Still, there is little legal recourse if an applicant feels wronged. There is no federal law prohibiting a potential employer from asking a woman - or man - about their family. Some states have such laws, but their effectiveness varies widely.
Shelley Correll, author of the study and an associate professor of sociology at Cornell in Ithaca, N.Y., says she not only found proof of discrimination in her 18-month study, she also found salaries for working mothers tended to decrease exponentially with each additional child.

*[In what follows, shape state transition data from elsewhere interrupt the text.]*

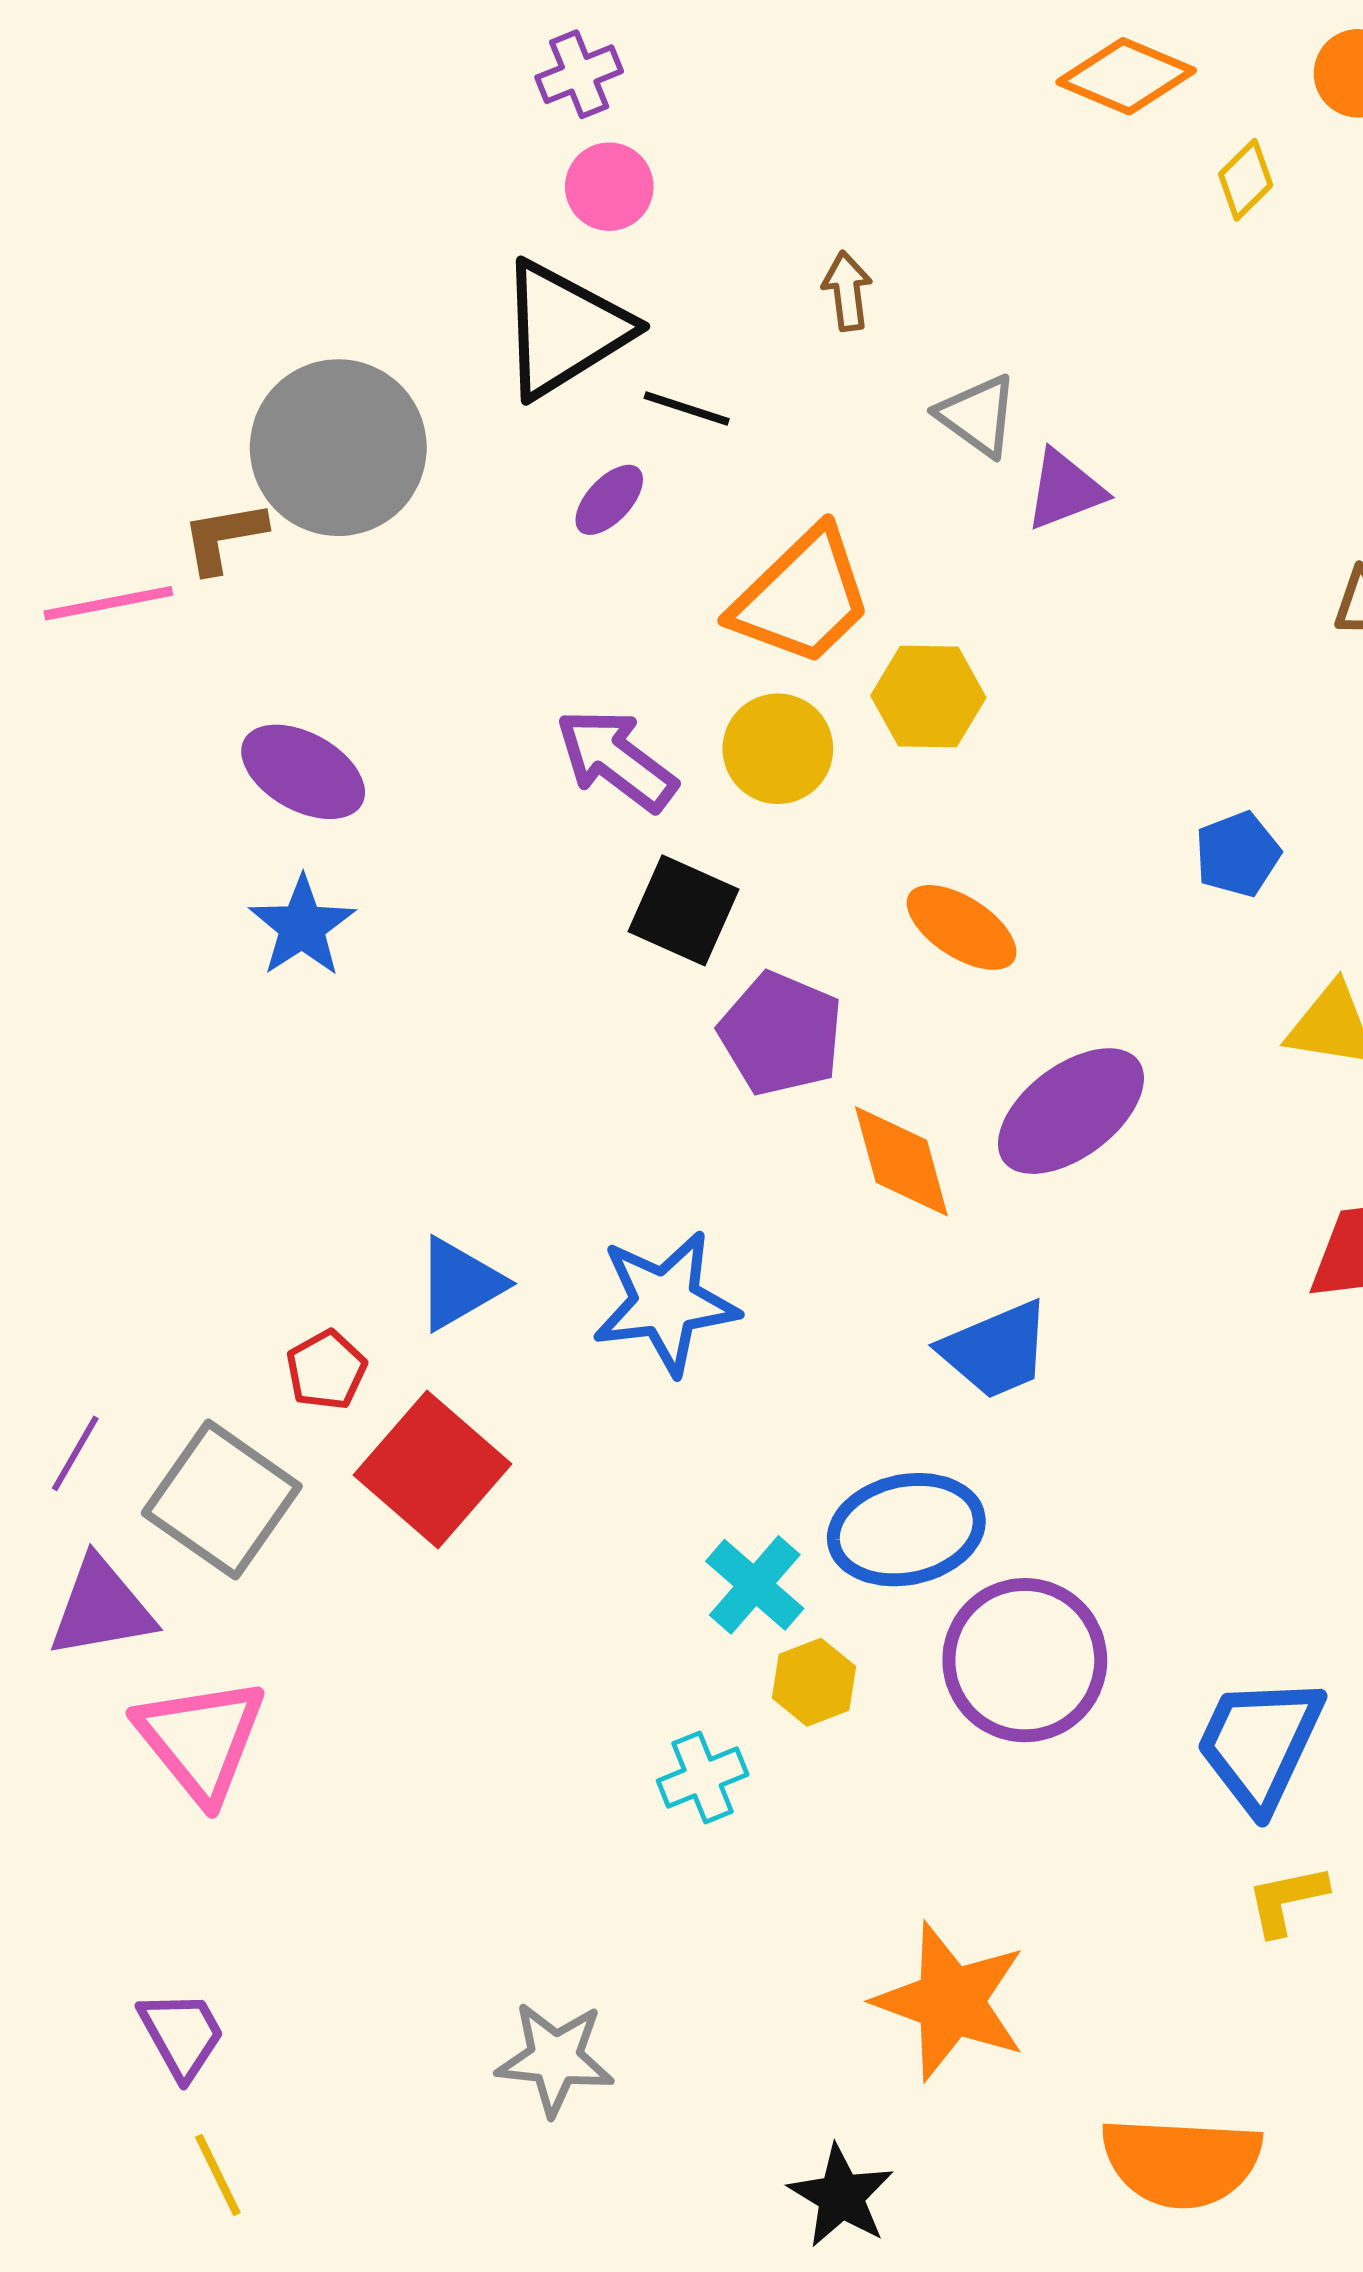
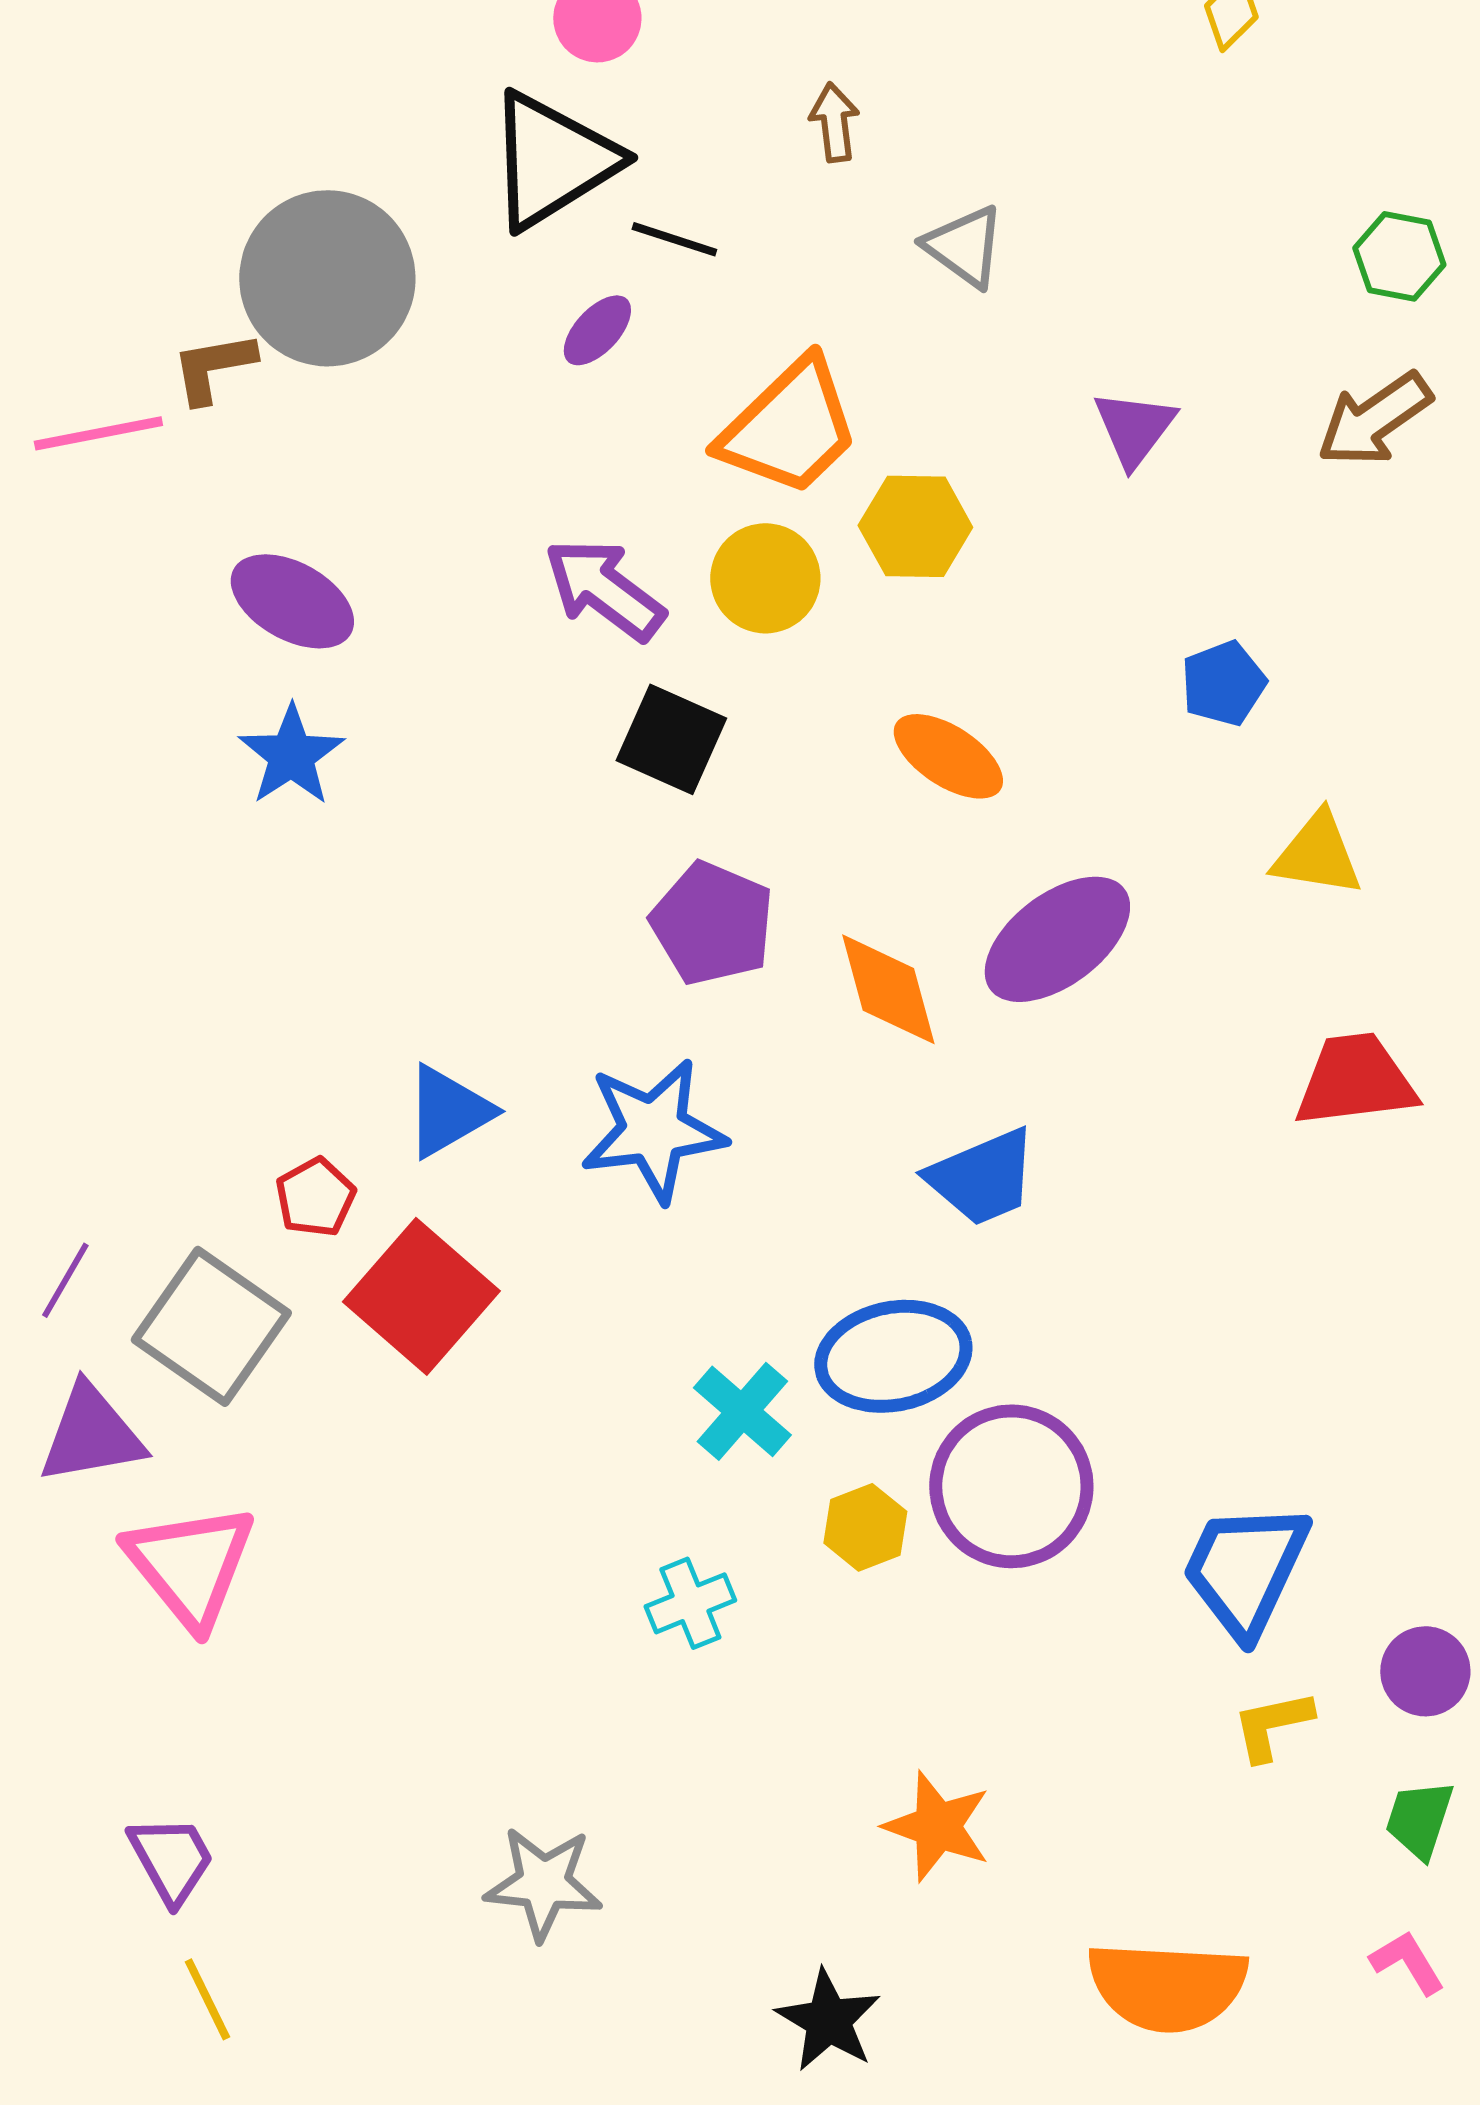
purple triangle: (1065, 490) -> (1134, 428), moved, turned -32
purple pentagon: (781, 1034) -> (712, 923), moved
yellow hexagon: (814, 1682) -> (865, 1527), moved
orange star: (951, 2001) -> (937, 1826), size x0.7

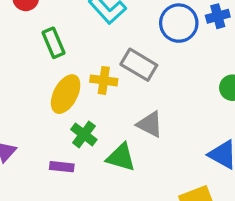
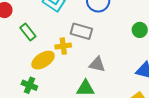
yellow ellipse: (66, 94) -> (43, 60), turned 45
green cross: (84, 134) -> (29, 85), moved

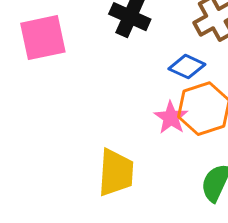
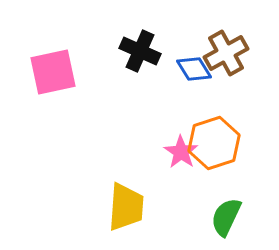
blue diamond: (187, 67) -> (194, 69), moved, turned 33

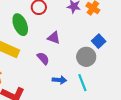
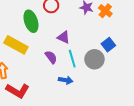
cyan line: (82, 83) -> (72, 59), moved

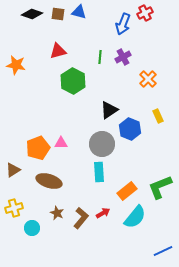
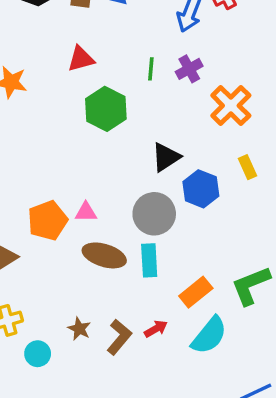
orange cross: (148, 79) -> (231, 106), size x1.4
brown ellipse: (49, 181) -> (104, 255), moved

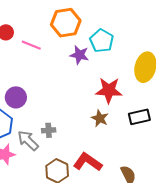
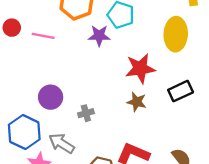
purple circle: (16, 97) -> (51, 97), moved
gray cross: (49, 130) -> (86, 113), moved

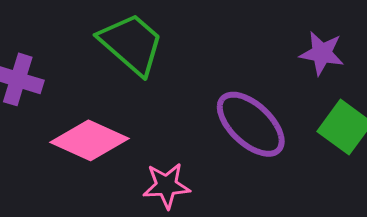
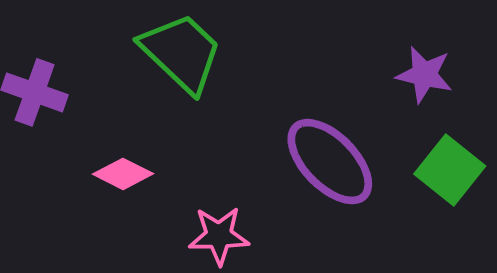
pink diamond: (90, 140) -> (123, 174), size x0.6

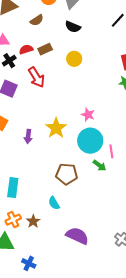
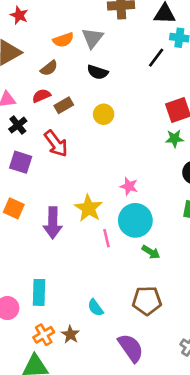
red semicircle: (26, 49) -> (41, 96), moved
purple arrow: (28, 136) -> (53, 223), size x1.6
pink line: (111, 151) -> (107, 238), moved
brown pentagon: (67, 174) -> (147, 301), moved
purple semicircle: (77, 236) -> (131, 348), turned 35

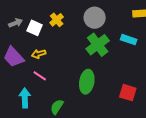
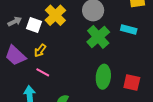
yellow cross: (57, 20) -> (55, 15), size x1.5
yellow arrow: (39, 54) -> (40, 51), turned -32
green ellipse: (87, 82) -> (103, 77), moved

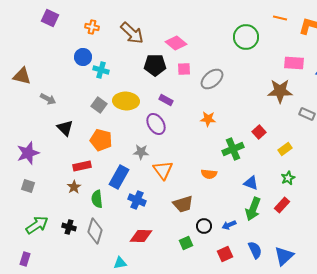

To test her suspicion, she created two fictitious applicants seeking a job as a marketing director for a communications company. Both had virtually identical qualifications and resumes with no indication of gender or family status. The applications were presented to 60 undergraduates - both men and women - for evaluation. The reviewers found the applicants to be equal and said they had no hiring preference. (Correll used undergraduates because she believed them to be most closely attuned to the current hiring climate. She also assumed they had been raised in an age when sensibilities about working mothers had changed.)
Next, the same resumes were shown to another set of undergraduate evaluators. This time, though, the applicants were both women. A memo was slipped into one of the application packets mentioning she was a mother of two. Her resume was changed slightly to include a reference to being an officer of a parent-teacher association.
The outcome changed dramatically. The evaluators said they would hire the childless women 84 percent of the time. The mothers were given a job only 47 percent of the time. The mothers also were offered a starting salary of $11,000 less than their counterparts without children.
Correll recently moved her test into the real world. In an undisclosed Northeastern city, she created 300 pairs of cover letters and resumes to apply for advertised midlevel marketing positions. One "applicant" said in her cover letter she was relocating with her family. The resume mentioned the parent-teacher board position. The other cover letter said the "applicant" was relocating but made no mention of a family.
Early results of this study show the applicant who did not mention a family was called in for an interview twice as frequently as the mother.
"It documents what a lot of working mothers already feel," says Correll. It's not that employers don't like mothers, she adds. On the contrary, she thinks society values motherhood. But she does think "cultural ideas of motherhood are seen as pretty incompatible with cultural ideas of the workplace." According to the "ideal worker" belief, says the study, a committed worker is willing to "drop everything at a moment's notice for a new work demand," will "devote enormous hours to 'face time' at work," and will work late nights and weekends. "The cultural logic of 'intensive' mothering in U.S. society ... assumes that the 'good mother' will direct her time and emotional energy toward her children without limit," says the study.
Liz Ryan, a 25-year human resources executive, mother of five, and founder of an international online community for professional women, speculates the tightening job market is giving potential employers a sense they have the upper hand and are more free in their questioning than they would have been a few years ago. She also wonders if there is a backlash brewing against mothers - and increasingly, fathers - who have demanded more flexibility from companies to be with their families.
Melissa Hart, an associate law professor at the University of Colorado who specializes in employment discrimination, also worries about the tension between women with children and those without in the workplace over such things as time off for sick kids or leaving promptly to spend more time with families. She calls it a systemic problem in the corporate climate of this country. "No one is given life balance," she says. "Forget about family balance. People are resentful (of women with children) because they are looking over their shoulder and thinking someone is getting a better deal than they are. But the truth is no one is getting a good deal."